Staatskanzlei - Pressemitteilung Nr.: 138/2019

Magdeburg, den 26. März 2019

Bewerbungsverfahren für Landesgartenschau 2026 wurde eröffnet

Der Wettbewerb für die Landesgartenschau 2026 hat begonnen. Alle interessierten Städte und Gemeinden sind aufgerufen, ihre Bewerbungsunterlagen bis zum 15. Juni 2020 über die Kommunalaufsichtsbehörden (Landkreis/Landesverwaltungsamt) beim Ministerium für Umwelt, Landwirtschaft und Energie einzureichen. Das hat heute das Kabinett in Magdeburg beschlossen. Eine Auswahlkommission wird die darauf eingereichten Konzepte bewerten und die Landesregierung entscheidet dann über die Vergabe der Landesgartenschau 2026.

Umwelt und Landwirtschaftsministerin Prof. Dr. Claudia Dalbert sagte: „Landesgartenschauen zeugen vom behutsamen Umgang mit der Natur, dem verantwortungsvollen Umgang mit Bau-, Natur- und Gartendenkmalen sowie der Innovations- und Schaffenskraft der Landschaftsarchitekten und Landschaftsgärtner. Sie zeigen Konzepte, wie in den Kommunen und Städten sowohl Themen wie Klimawandel, Energiewende als auch der Erhalt der Artenvielfalt, der natürlichen Räume und der Kulturlandschaft in einem großen Projekt gemeinsam bearbeitet werden können. Dabei bleibt das Ziel ganz klar: das Wohnumfeld der Bevölkerung soll lebenswerter und attraktiver gestaltet werden – für heute und für die Zukunft.“

Die Bewerbung steht allen Städten und Gemeinden des Landes offen. Das Bewerbungskonzept soll aufzeigen, wie der sachsen-anhaltische Gartenbau und die Landesverbände Sachsen-Anhalts des Bundes Deutscher Landesarchitekten, des Gartenbaus, der Floristen, des Garten-, Landschafts- und Sportplatzbaus, der Baumschulgärtner und Kleingärtner bei der Vorbereitung und Durchführung berücksichtigt werden sollen. Ansprechpartner sind der Landesverband Gartenbau e.V. und der Verband Garten-, Landschafts- und Sportplatzbau Sachsen-Anhalt e.V.

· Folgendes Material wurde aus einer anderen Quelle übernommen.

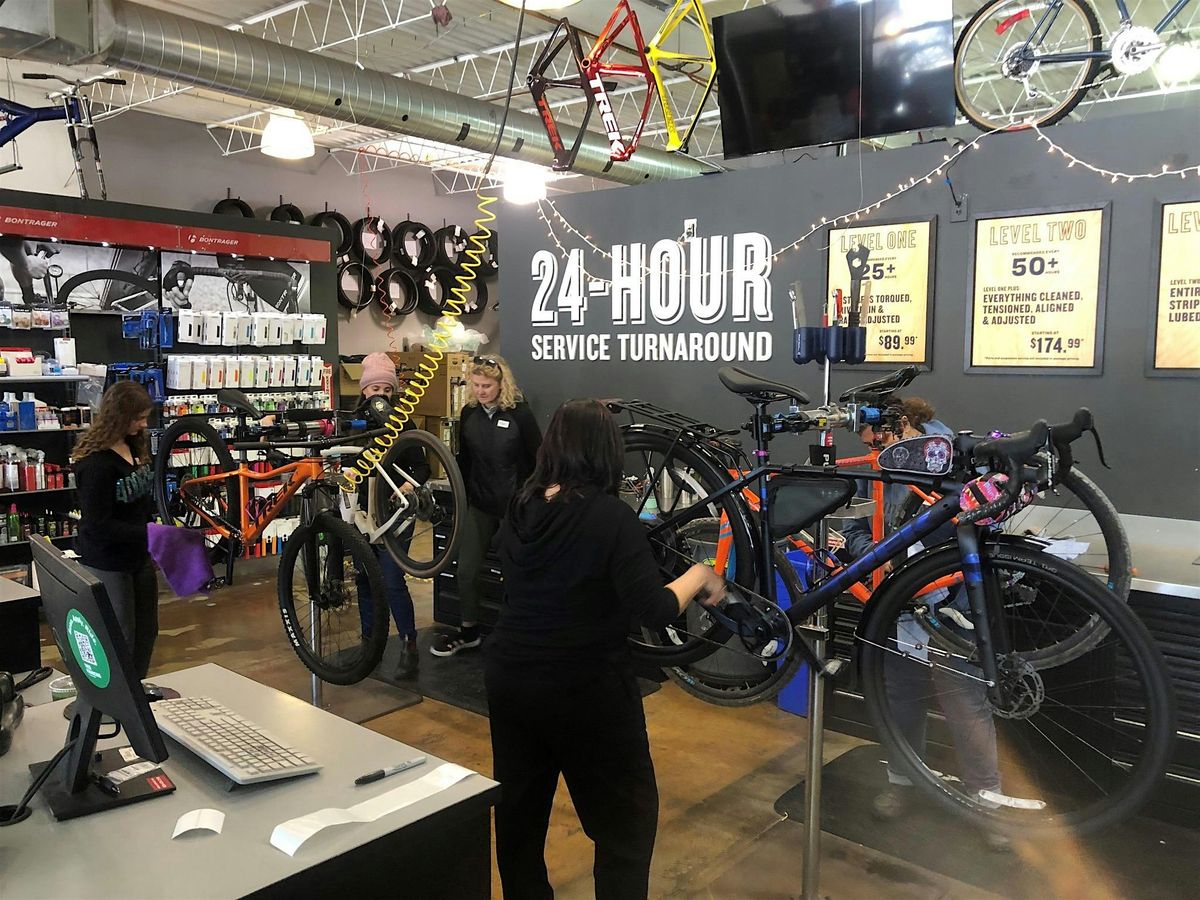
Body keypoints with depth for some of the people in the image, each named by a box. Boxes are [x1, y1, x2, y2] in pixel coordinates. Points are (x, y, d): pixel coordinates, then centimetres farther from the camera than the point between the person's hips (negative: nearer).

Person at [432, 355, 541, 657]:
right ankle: (468, 631, 22)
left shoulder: (520, 414, -10)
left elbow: (539, 460, -5)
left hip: (514, 505, -4)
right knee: (466, 569, 5)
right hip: (480, 504, 4)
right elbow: (464, 459, 13)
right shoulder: (469, 413, 4)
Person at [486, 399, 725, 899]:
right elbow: (654, 610, -22)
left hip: (508, 678, 7)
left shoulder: (520, 510, 1)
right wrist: (699, 576, -6)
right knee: (627, 819, 11)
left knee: (518, 809, 21)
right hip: (584, 689, -6)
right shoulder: (611, 517, -18)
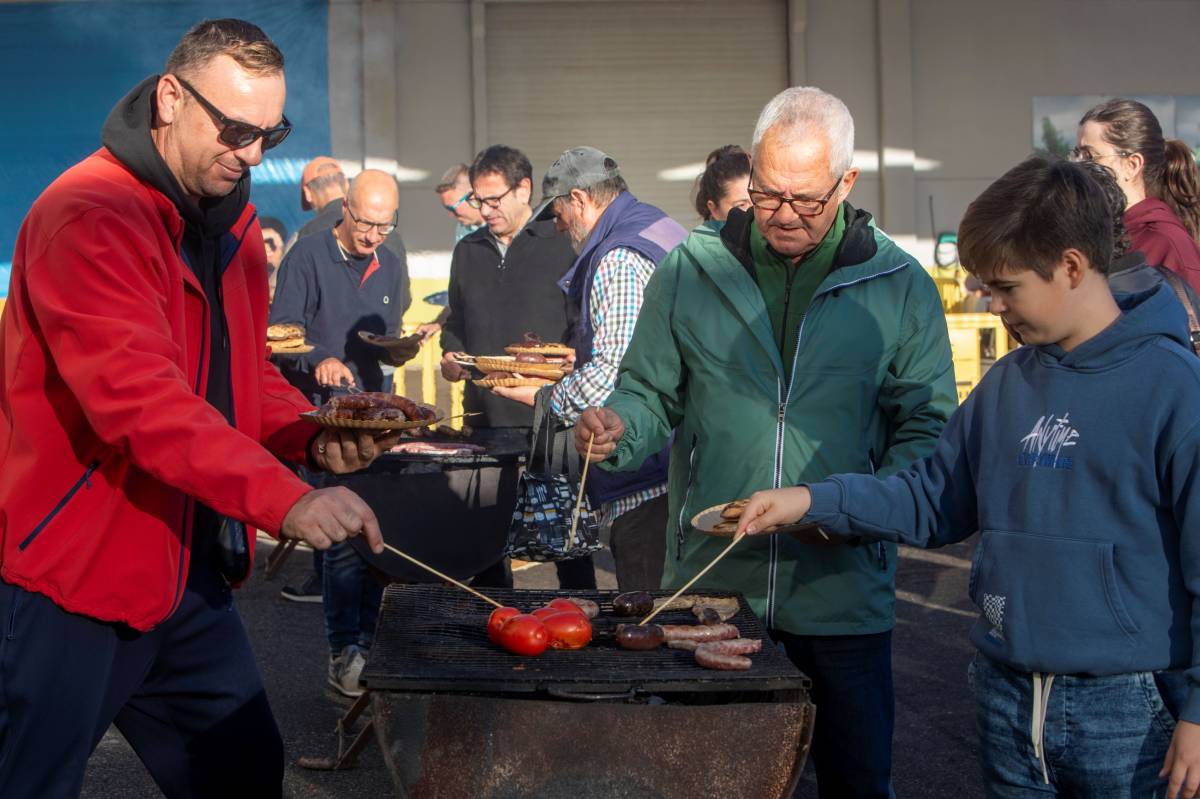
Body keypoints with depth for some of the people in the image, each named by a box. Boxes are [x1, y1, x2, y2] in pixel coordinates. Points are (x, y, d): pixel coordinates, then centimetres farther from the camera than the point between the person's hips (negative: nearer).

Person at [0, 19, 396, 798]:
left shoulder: (232, 221, 11)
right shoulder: (89, 216, -19)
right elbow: (137, 397, -30)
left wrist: (312, 434, -2)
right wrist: (286, 499, -36)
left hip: (190, 570, 9)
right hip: (74, 580, -8)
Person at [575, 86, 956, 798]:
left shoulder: (899, 285, 0)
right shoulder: (691, 270, 3)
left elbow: (925, 425, 0)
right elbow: (651, 394, 10)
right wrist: (618, 429, -13)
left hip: (843, 595, -1)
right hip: (707, 579, 1)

Aus städtebaulicher Sicht sollten brachliegende, innerstädtische Flächen nachhaltig zu Grünzonen entwickelt werden. Außerdem werden die Anpassung an den Klimawandel, der Naturschutz und die Erhaltung der Biodiversität unterstützt. Auch eine dezentrale Landesgartenschau ist vorstellbar. Besonderer Wert wird auf die Berücksichtigung der Belange von Menschen mit Behinderungen bei der Gestaltung gelegt.

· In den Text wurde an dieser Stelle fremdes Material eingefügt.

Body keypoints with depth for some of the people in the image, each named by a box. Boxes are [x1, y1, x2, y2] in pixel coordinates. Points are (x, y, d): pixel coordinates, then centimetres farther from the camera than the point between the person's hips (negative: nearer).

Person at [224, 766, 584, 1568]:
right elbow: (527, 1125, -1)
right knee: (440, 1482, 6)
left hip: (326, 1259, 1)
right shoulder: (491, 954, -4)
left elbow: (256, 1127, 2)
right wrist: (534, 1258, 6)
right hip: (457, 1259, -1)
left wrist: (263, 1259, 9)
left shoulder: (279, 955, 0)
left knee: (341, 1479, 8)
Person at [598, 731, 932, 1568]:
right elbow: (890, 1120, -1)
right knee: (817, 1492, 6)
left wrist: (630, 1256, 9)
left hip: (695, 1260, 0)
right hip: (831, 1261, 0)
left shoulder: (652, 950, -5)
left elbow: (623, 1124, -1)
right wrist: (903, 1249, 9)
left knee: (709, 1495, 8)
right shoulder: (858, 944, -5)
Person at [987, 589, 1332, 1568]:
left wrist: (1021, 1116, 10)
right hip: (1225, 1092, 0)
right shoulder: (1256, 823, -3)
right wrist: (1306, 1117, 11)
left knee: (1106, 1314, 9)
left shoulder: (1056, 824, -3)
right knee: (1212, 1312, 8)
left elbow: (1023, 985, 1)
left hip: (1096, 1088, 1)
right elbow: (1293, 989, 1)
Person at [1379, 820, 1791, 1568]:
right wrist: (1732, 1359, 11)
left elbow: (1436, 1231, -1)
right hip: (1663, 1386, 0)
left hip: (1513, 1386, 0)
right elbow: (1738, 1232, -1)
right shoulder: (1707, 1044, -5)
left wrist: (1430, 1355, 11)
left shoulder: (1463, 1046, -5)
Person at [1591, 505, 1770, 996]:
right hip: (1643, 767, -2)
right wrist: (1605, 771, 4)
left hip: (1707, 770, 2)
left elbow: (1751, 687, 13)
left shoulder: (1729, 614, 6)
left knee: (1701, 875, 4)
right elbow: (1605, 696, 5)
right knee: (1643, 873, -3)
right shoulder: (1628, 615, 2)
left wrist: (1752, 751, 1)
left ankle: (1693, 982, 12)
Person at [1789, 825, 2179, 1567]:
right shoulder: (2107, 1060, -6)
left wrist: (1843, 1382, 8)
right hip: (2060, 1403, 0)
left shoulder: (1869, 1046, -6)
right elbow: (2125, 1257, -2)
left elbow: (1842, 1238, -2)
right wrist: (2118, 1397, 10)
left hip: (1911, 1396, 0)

Kommunen, die sich bewerben, müssen in der Lage sein, die Finanzierung einschließlich der Folgekosten im Rahmen ihrer Leistungsfähigkeit haushaltsmäßig abzusichern. Der Sieger erhält für „Maßnahmen des grünen Bereiches“ bis zu sechs Millionen Euro als Sockelbetrag vom Ministerium für Umwelt, Landwirtschaft und Energie zur Verfügung gestellt. Der Betrag ist im Hinblick auf die gestiegenen Bau- und sonstigen Kosten angepasst worden.

Die Ausschreibung wird auf den Internetseiten des Ministeriums für Umwelt, Landwirtschaft und Energie sowie im Ministerialblatt für das Land Sachsen-Anhalt veröffentlicht: https://mule.sachsen-anhalt.de/landwirtschaft/landesgartenschauen/

Die bisherigen Landesgartenschauen fanden in Zeitz (2004), Wernigerode (2006), Aschersleben (2010) und Burg (2018) statt. Die Stadt Havelberg hat sich 2015 an der BUGA Havelregion beteiligt. Im Frühjahr 2022 wird die fünfte Landesgartenschau in der Salzstadt Bad Dürrenberg eröffnet.